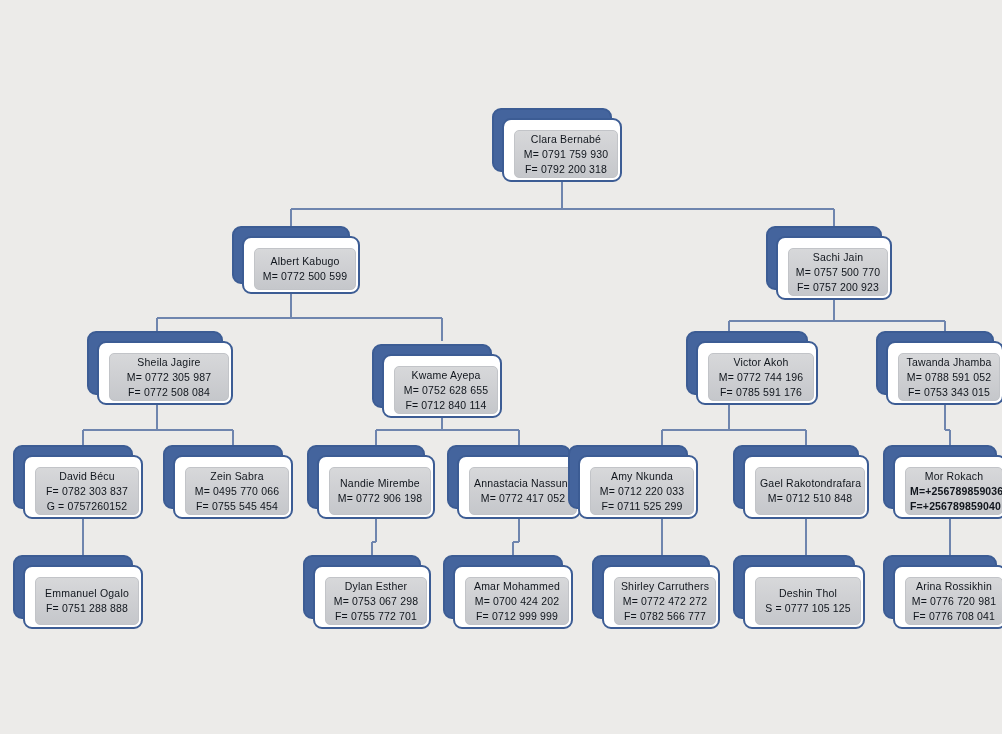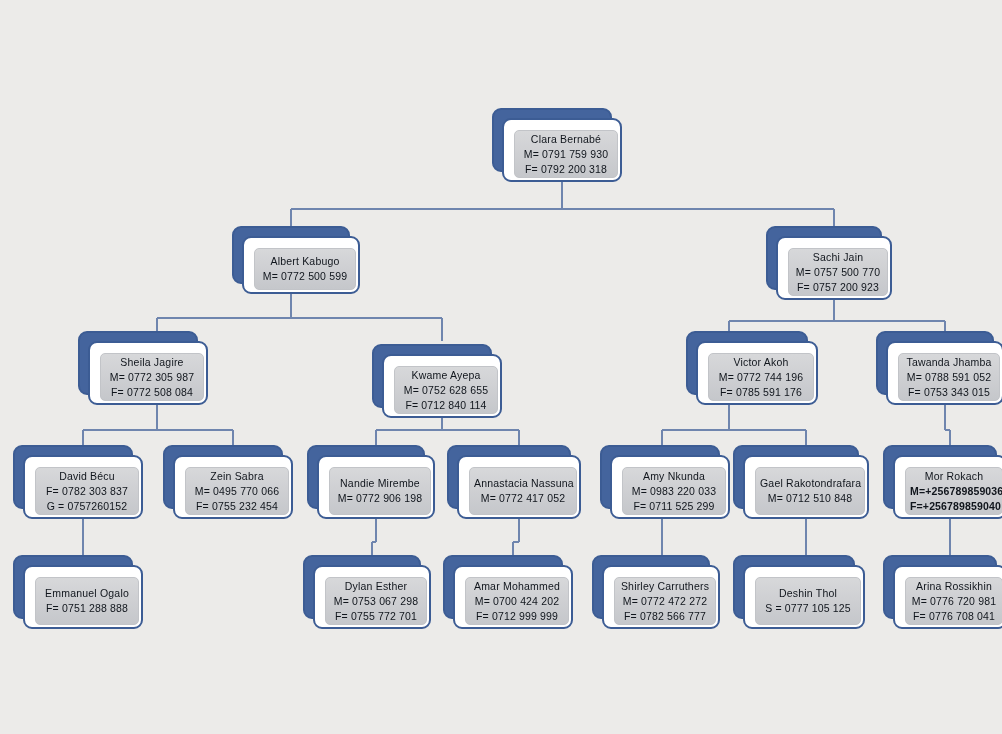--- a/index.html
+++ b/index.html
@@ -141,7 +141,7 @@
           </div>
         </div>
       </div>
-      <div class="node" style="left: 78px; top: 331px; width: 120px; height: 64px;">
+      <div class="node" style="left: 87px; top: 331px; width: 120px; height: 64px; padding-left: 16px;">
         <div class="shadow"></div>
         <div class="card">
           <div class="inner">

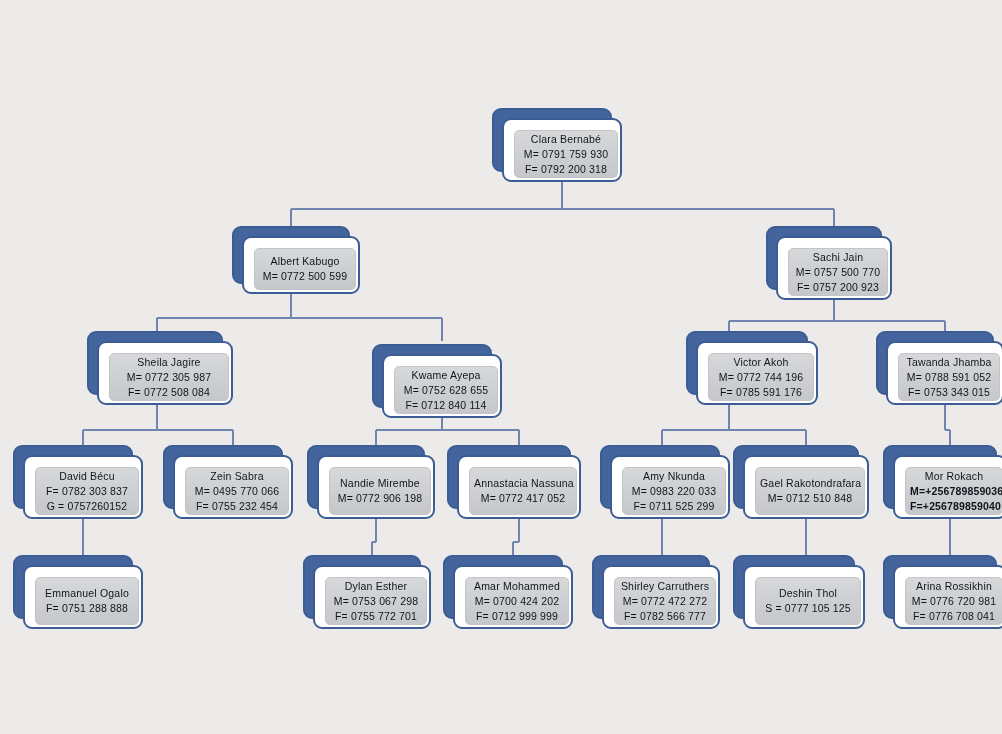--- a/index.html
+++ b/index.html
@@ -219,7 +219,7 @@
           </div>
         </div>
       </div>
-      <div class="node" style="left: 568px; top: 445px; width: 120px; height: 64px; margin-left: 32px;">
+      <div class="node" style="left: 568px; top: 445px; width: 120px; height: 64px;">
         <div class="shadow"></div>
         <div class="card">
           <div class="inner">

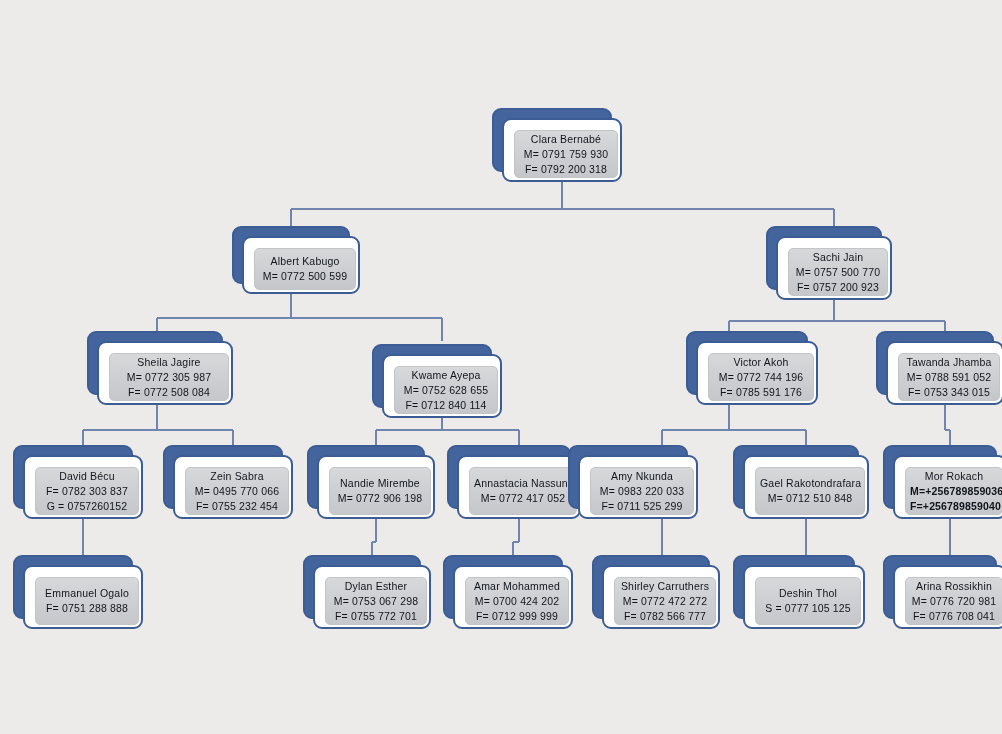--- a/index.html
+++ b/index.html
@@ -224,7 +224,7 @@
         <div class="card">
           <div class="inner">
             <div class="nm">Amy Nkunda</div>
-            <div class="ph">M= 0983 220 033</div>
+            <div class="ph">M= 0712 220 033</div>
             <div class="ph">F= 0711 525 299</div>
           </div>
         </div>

==================================================

__Task goal__: Exactly as they appear above, write out all the entries, but not the images.

__Solution to this problem__:
--- a/index.html
+++ b/index.html
@@ -141,7 +141,7 @@
           </div>
         </div>
       </div>
-      <div class="node" style="left: 78px; top: 331px; width: 120px; height: 64px;">
+      <div class="node" style="left: 87px; top: 331px; width: 120px; height: 64px; padding-left: 16px;">
         <div class="shadow"></div>
         <div class="card">
           <div class="inner">

--- a/index.html
+++ b/index.html
@@ -219,7 +219,7 @@
           </div>
         </div>
       </div>
-      <div class="node" style="left: 568px; top: 445px; width: 120px; height: 64px; margin-left: 32px;">
+      <div class="node" style="left: 568px; top: 445px; width: 120px; height: 64px;">
         <div class="shadow"></div>
         <div class="card">
           <div class="inner">

--- a/index.html
+++ b/index.html
@@ -224,7 +224,7 @@
         <div class="card">
           <div class="inner">
             <div class="nm">Amy Nkunda</div>
-            <div class="ph">M= 0983 220 033</div>
+            <div class="ph">M= 0712 220 033</div>
             <div class="ph">F= 0711 525 299</div>
           </div>
         </div>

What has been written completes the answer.